From the entries that follow, reproduce exactly and only the lines from the line with "Praze se střetne s výběrem" to the line with "velmi silný soupe", endpoints included.

Collected data entries:
════
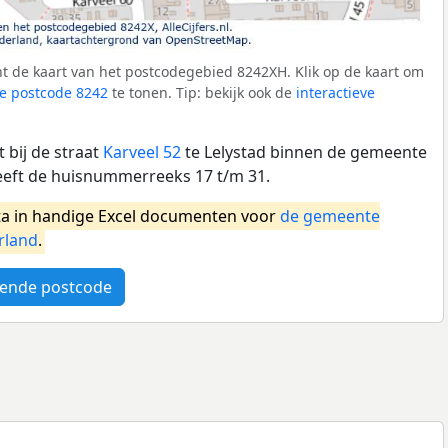
t de kaart van het postcodegebied 8242XH. Klik op de kaart om
e postcode 8242
te tonen. Tip: bekijk ook de
interactieve
 bij de straat
Karveel 52
te Lelystad binnen de gemeente
eeft de huisnummerreeks 17 t/m 31.
a in handige Excel documenten voor
de gemeente
rland
.
ende postcode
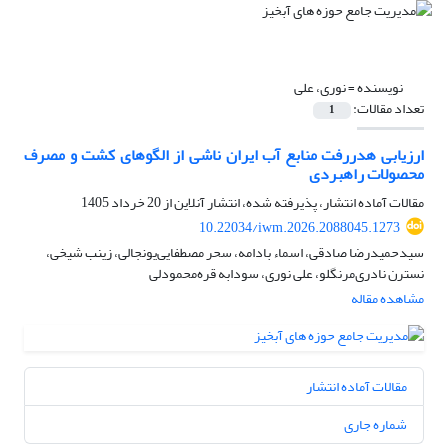
نویسنده =
نوری، علی
تعداد مقالات:
1
ارزیابی هدررفت منابع آب ایران ناشی از الگوهای کشت و مصرف
محصولات راهبردی
مقالات آماده انتشار، پذیرفته شده، انتشار آنلاین از
20 خرداد 1405
10.22034/iwm.2026.2088045.1273
سیدحمیدرضا صادقی، اسماء بادامه، سحر مصطفایی‌یونجالی، زینب شیخی،
نسترن نادری‌مرنگلو، علی نوری، سودابه قره‌محمودلی
مشاهده مقاله
مقالات آماده انتشار
شماره جاری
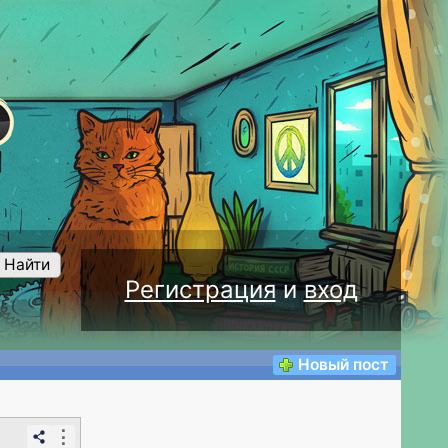
Найти
Регистрация
и
вход
Новый пост
⋮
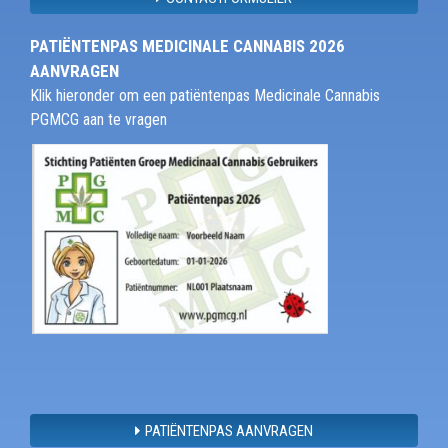
PATIËNTENPAS MEDICINALE CANNABIS 2026
AANVRAGEN
Klik hieronder om een patiëntenpas Medicinale Cannabis
PGMCG aan te vragen
PATIËNTENPAS AANVRAGEN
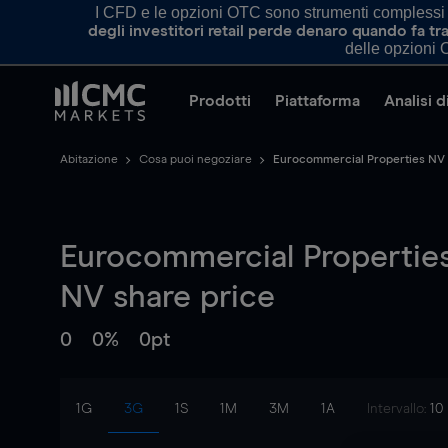
I CFD e le opzioni OTC sono strumenti complessi e 
degli investitori retail perde denaro quando fa 
delle opzioni O
Prodotti
Piattaforma
Analisi 
Abitazione
Cosa puoi negoziare
Eurocommercial Properties NV
Eurocommercial Propertie
NV
share price
0
0%
0pt
1G
3G
1S
1M
3M
1A
Intervallo:
10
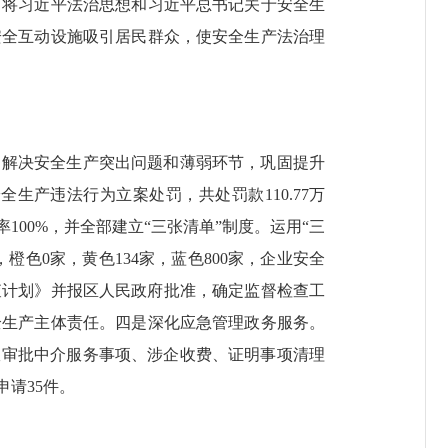
；将习近平法治思想和习近平总书记关于安全生
安全互动设施吸引居民群众，使安全生产法治理
解决安全生产突出问题和薄弱环节，巩固提升
生产违法行为立案处罚，共处罚款110.77万
100%，并全部建立“三张清单”制度。运用“三
，橙色0家，黄色134家，蓝色800家，企业安全
查计划》并报区人民政府批准，确定监督检查工
全生产主体责任。四是深化应急管理政务服务。
政审批中介服务事项、涉企收费、证明事项清理
请35件。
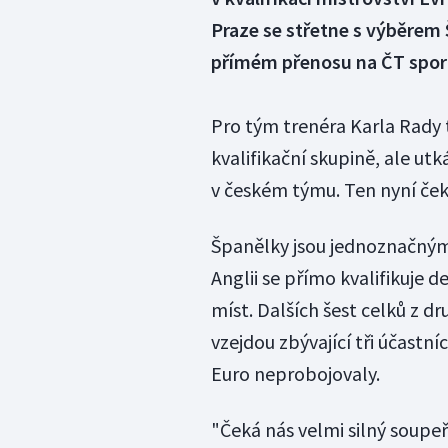
Praze se střetne s výběrem
přímém přenosu na ČT sport
Pro tým trenéra Karla Rady 
kvalifikační skupině, ale utk
v českém týmu. Ten nyní čeká
Španělky jsou jednoznačnými
Anglii se přímo kvalifikuje d
míst. Dalších šest celků z d
vzejdou zbývající tři účastní
Euro neprobojovaly.
"Čeká nás velmi silný soupe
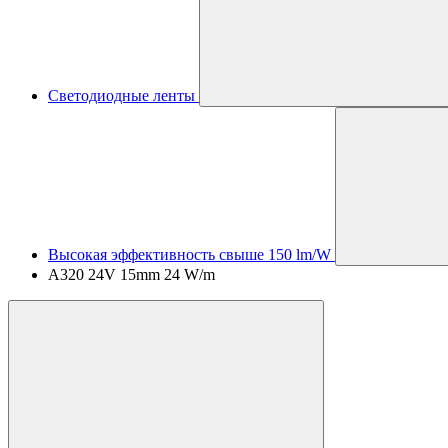
Светодиодные ленты
Высокая эффективность свыше 150 lm/W
A320 24V 15mm 24 W/m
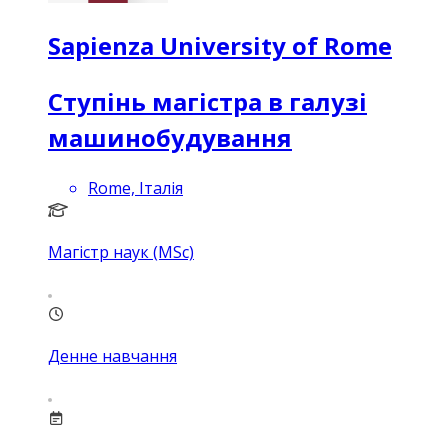
Sapienza University of Rome
Ступінь магістра в галузі
машинобудування
Rome, Італія
Магістр наук (MSc)
Денне навчання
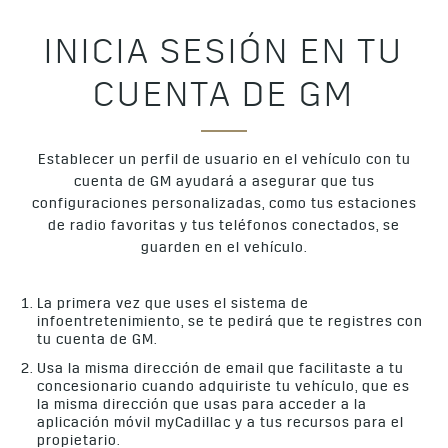
INICIA SESIÓN EN TU
CUENTA DE GM
Establecer un perfil de usuario en el vehículo con tu
cuenta de GM ayudará a asegurar que tus
configuraciones personalizadas, como tus estaciones
de radio favoritas y tus teléfonos conectados, se
guarden en el vehículo.
La primera vez que uses el sistema de
infoentretenimiento, se te pedirá que te registres con
tu cuenta de GM.
Usa la misma dirección de email que facilitaste a tu
concesionario cuando adquiriste tu vehículo, que es
la misma dirección que usas para acceder a la
aplicación móvil myCadillac y a tus recursos para el
propietario.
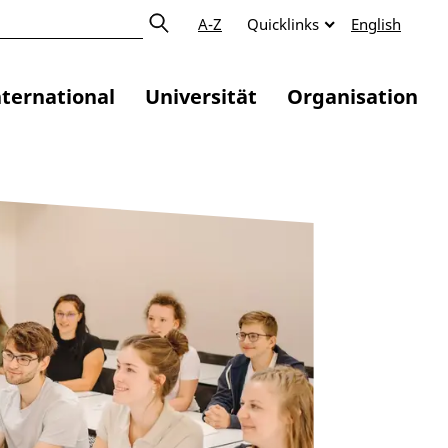
A-Z
Quicklinks
English
nternational
Universität
Organisation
════
**SOLUTION TO THIS EXERCISE**
Praze se střetne s výběrem
přímém přenosu na ČT sport
Pro tým trenéra Karla Rady 
kvalifikační skupině, ale utk
v českém týmu. Ten nyní čeká
Španělky jsou jednoznačnými
Anglii se přímo kvalifikuje d
míst. Dalších šest celků z d
vzejdou zbývající tři účastní
Euro neprobojovaly.
"Čeká nás velmi silný soupe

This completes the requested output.